This is particularly evident in Australia where the opening of international borders brings some stability to decision-making in this sector. "With everyone in catch up mode after so many postponed events over the past two years, along with Q1 events also being postponed – the market is expected to see demand peak later this year,” predicts Simone Seiler, general manager, FCM Meetings and Events.
While the clouds are lifting some pessimism remains and that could ultimately be what causes the ‘demand peak’ prediction for the second half of 2022. "Some clients are also taking a 'wait and see' approach to Q2 and considering pushing events back into the latter part of 2022, which is increasing the squeeze on availability," explains Ms Seiler.
In a new whitepaper, ‘Booming and booked out: the dilemma facing the MICE industry’, FCM Meetings and Events describes a perfect storm for the industry clouded by domestic holidaymakers that have already heavily booked both accommodation and flights for the year ahead.
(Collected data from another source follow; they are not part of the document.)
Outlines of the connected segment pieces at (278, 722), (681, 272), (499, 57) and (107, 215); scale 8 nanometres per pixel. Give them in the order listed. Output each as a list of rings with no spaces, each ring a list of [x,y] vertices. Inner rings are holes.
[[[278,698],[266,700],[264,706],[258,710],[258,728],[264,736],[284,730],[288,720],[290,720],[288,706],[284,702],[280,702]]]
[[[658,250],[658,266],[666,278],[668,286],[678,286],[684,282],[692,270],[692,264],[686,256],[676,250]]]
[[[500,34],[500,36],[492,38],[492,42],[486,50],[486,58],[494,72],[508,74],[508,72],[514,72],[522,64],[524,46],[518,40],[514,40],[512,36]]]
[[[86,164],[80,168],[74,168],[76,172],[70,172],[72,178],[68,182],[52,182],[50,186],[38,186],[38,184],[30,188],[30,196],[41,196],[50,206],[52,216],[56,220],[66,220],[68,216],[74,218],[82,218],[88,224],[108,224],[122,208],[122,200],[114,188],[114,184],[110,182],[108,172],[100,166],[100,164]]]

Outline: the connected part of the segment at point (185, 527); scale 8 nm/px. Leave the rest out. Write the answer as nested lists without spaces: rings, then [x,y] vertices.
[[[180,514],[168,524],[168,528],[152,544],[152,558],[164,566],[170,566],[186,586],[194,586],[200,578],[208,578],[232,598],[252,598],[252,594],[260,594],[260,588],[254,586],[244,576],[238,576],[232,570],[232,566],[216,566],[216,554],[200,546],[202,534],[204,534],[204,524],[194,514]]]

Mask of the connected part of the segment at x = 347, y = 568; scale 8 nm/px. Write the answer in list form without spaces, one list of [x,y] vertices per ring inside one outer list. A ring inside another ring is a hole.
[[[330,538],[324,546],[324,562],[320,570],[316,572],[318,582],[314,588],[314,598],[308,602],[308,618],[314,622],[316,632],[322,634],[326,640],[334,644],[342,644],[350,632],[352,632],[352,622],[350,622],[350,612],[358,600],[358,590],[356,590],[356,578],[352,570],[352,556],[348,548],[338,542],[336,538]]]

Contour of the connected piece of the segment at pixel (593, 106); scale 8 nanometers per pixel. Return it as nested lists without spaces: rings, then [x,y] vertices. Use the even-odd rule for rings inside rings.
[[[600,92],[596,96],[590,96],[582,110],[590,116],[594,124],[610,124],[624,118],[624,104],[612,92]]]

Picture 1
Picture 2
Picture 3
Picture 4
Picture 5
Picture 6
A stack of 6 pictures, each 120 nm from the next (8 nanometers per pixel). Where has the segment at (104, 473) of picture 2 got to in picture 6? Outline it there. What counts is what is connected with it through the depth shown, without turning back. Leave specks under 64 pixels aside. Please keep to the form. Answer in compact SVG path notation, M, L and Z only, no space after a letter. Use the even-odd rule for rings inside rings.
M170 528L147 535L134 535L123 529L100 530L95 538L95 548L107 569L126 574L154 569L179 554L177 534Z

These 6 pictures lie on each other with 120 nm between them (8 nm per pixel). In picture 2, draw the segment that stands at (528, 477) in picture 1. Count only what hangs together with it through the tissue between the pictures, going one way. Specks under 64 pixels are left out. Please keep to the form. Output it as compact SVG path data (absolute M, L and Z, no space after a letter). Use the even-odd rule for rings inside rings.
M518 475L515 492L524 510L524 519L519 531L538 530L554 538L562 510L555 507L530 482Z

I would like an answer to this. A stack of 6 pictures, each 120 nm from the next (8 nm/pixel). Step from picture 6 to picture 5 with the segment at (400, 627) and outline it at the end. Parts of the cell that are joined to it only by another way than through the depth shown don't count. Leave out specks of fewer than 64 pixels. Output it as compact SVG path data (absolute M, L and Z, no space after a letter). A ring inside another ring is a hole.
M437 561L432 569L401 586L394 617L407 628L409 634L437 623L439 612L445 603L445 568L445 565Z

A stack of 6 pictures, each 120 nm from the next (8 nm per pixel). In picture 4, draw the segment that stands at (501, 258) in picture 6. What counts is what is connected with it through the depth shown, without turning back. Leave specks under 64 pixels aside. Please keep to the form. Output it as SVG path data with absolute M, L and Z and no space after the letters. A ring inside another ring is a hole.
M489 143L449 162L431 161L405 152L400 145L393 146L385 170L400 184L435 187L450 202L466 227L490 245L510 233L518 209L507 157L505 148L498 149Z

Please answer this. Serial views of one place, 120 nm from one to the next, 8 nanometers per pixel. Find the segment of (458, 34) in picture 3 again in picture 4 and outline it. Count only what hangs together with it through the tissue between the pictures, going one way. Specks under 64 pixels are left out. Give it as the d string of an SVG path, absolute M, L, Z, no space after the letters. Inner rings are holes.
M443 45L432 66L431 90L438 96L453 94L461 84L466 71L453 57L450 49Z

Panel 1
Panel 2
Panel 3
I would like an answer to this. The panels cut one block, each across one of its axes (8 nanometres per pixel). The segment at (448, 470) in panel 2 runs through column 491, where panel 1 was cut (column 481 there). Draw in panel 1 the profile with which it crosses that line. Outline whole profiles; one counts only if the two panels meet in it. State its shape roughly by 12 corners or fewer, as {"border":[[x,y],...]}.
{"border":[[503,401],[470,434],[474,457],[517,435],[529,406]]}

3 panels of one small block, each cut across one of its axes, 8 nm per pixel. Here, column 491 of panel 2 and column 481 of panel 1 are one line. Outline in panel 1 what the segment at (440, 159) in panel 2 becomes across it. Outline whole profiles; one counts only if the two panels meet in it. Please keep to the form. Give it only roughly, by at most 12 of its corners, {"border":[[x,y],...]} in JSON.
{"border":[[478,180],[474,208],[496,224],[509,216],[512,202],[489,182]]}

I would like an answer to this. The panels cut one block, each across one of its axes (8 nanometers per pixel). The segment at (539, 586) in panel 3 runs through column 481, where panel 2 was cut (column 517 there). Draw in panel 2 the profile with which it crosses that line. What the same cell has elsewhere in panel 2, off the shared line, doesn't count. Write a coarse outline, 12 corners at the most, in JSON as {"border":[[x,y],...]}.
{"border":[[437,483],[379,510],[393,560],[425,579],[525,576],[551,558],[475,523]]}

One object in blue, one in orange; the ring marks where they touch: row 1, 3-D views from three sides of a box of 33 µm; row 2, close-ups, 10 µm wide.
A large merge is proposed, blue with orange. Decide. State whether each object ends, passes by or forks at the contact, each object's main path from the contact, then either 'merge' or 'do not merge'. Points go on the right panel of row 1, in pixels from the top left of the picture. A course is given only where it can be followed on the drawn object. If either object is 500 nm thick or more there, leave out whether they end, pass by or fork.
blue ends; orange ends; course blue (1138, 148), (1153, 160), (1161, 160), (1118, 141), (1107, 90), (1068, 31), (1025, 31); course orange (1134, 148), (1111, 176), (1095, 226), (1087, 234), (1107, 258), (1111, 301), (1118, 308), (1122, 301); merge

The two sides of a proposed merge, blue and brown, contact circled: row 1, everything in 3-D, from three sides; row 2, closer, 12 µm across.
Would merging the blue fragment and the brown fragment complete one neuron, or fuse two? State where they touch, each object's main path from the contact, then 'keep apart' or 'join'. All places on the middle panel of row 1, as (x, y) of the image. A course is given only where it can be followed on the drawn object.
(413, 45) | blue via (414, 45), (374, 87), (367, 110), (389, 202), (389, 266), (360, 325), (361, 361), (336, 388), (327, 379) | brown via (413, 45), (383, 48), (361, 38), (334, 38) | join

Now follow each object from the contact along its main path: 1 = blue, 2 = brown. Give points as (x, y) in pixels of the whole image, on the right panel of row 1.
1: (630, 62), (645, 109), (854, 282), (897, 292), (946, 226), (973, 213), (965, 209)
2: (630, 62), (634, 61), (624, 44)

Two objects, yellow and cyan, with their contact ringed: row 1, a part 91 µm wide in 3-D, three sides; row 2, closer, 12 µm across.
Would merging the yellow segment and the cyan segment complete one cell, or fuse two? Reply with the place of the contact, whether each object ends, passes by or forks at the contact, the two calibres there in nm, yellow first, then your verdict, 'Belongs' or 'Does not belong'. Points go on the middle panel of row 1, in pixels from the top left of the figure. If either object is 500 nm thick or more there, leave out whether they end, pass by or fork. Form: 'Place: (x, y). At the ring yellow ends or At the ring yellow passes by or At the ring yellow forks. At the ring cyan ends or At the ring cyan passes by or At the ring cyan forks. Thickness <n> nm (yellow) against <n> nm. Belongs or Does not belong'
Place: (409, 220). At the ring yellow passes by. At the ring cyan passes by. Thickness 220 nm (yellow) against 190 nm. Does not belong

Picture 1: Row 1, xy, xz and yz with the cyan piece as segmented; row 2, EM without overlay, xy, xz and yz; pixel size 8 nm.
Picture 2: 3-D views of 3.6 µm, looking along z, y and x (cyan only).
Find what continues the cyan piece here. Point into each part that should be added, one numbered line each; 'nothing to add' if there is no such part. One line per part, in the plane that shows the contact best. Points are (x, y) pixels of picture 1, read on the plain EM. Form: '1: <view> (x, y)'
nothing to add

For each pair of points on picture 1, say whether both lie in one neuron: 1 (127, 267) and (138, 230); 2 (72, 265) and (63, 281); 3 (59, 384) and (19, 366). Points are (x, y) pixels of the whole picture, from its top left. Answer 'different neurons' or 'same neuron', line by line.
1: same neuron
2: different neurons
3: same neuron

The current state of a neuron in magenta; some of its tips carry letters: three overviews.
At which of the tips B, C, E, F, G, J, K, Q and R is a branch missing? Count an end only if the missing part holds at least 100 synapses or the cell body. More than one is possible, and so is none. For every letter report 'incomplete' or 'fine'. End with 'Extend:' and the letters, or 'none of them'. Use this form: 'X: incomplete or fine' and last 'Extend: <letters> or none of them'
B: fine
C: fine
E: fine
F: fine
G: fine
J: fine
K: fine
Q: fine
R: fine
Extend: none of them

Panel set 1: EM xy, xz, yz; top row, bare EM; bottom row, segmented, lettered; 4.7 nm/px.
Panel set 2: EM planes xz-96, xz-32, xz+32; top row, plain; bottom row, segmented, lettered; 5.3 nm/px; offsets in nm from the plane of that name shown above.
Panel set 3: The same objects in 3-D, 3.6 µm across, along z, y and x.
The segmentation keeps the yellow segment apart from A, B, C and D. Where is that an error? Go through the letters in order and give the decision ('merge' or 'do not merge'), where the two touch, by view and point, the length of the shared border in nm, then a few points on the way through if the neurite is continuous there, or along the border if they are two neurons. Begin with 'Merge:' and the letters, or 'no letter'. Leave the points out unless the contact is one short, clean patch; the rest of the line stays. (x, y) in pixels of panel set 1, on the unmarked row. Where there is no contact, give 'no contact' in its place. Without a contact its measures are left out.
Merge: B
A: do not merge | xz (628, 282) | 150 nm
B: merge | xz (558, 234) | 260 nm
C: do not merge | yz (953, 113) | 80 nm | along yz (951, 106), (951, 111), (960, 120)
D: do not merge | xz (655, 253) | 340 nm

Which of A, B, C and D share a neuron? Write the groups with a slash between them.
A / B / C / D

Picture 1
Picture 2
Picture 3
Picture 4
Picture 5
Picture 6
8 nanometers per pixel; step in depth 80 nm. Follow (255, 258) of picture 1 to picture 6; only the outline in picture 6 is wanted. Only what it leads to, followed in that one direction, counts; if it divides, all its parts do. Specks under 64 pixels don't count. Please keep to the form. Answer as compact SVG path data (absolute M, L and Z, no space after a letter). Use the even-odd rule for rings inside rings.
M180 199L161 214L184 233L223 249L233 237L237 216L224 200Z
This will mean hotel inventory will be put under pressure with domestic venue availability in Australia for 2022 already hard to find.
The report includes positive insight from Nicole Tingey, director of industry consulting firm Clockwise, that some companies are already confident enough to now start planning national, and even international, events for bigger groups. “We are also starting to see businesses use travel as an incentive reward for staff or clients after a tough year,” she adds.
There will be slim pickings for meetings and events
The industry is expected to hit a new, and potentially painful, peak this year as the corporate sector meets competing demand from other areas head on, suggests the report. Businesses wishing to book large events to re-engage staff and clients are now competing with leisure travellers and loved-up couples locking down venues for weddings that were put on hold due to COVID-19.
“Plus we are seeing a lot of small-medium corporate events coming online and the overlap of large events happening around the country this year,” says Ms Seiler. “All of this is occurring in an already confined market, with everyone looking to book and stay domestically before international events progressively come on board in 2023.”
Meetings and events influenced by leisure travellers with money to burn
The report acknowledges that fresh from hibernation, and almost two years of lockdowns, leisure travellers have money to burn and awash with cash, this influx of holidaymakers is putting pressure on both availability and prices for meetings and events.
This means that the regional areas, which were the first choice of companies wanting to avoid cities during COVID-19, are heavily booked for 2022. This, the whitepaper suggests, will push event planners to look again to CBD options in larger cities.
City destinations return to the meetings and events agenda
In the view of Hardy Kilimann, director global sales Marriott, 2022 is the year that city destinations will be back on the agenda. In the report, he notes that over the past 18 months Marriott resorts did very well as bookings moved away from CBD settings and there now is the challenge for the whole meetings and events industry to work together to sell city destinations. “Our CBD properties have the capacity to hold the large events, such as national conferences and there is wide availability,” says Mr Kilimann.
US exhibition behaviour provides optimistic outlook for rest of world
The US is proving a strong illustration of the post-COVID recovery path for other global markets. In this sector new insights from The Center for Exhibition Industry Research (CEIR), a non-profit professional organisation for the marketing, promotion, and importance of exhibitions, highlights an optimistic outlook.
CEIR data shows that the US business-to-business (B2B) exhibitions industry improved significantly in the fourth quarter of 2021 from the previous seven quarters. Cancellation rates for physical in-person events dropped to 12.5% from 91.3% in the first quarter, 66.2% in the second quarter and 20.6% in the third quarter of 2021. About 98% of exhibitions were cancelled during the second half of 2020.
The drop in cancellations boosted the Q4 Index result, though the CEIR Total Index – a measure of overall exhibition performance – still remains below 2019 results, registering a decline of 45.3% compared to 2019. This though a vast improvement compared to the three prior quarters: a decline of 94.0% from 2019 in Q1 2021, 75.6% from 2019 in Q2 2021 and 50.6% from 2019 in Q3 2021.
CEIR’s survey research and index results indicate recovery of the industry will accelerate. CEIR omnichannel study results indicate strong intent to return in 2022, particularly on the exhibitor side but with slightly softer intent to return among attendees. The core values of the B2B exhibition channel motivate a return to participating, as COVID ebbs.
There is also clear pent-up demand for face-to-face engagement. The CEIR Jan-2022 COVID impact and recovery survey results indicate the overwhelming percentage of organisers are holding the course, with plans to run their 2022 events, despite Omicron as a factor when the survey was fielded.
“With more vaccine mandates and safety measures implemented at large gatherings, and with a majority of the population vaccinated, the recovery of B2B exhibitions should continue in 2022, unless a new variant causes a severe fifth wave of COVID-19 infections,” says CEIR CEO Cathy Breden.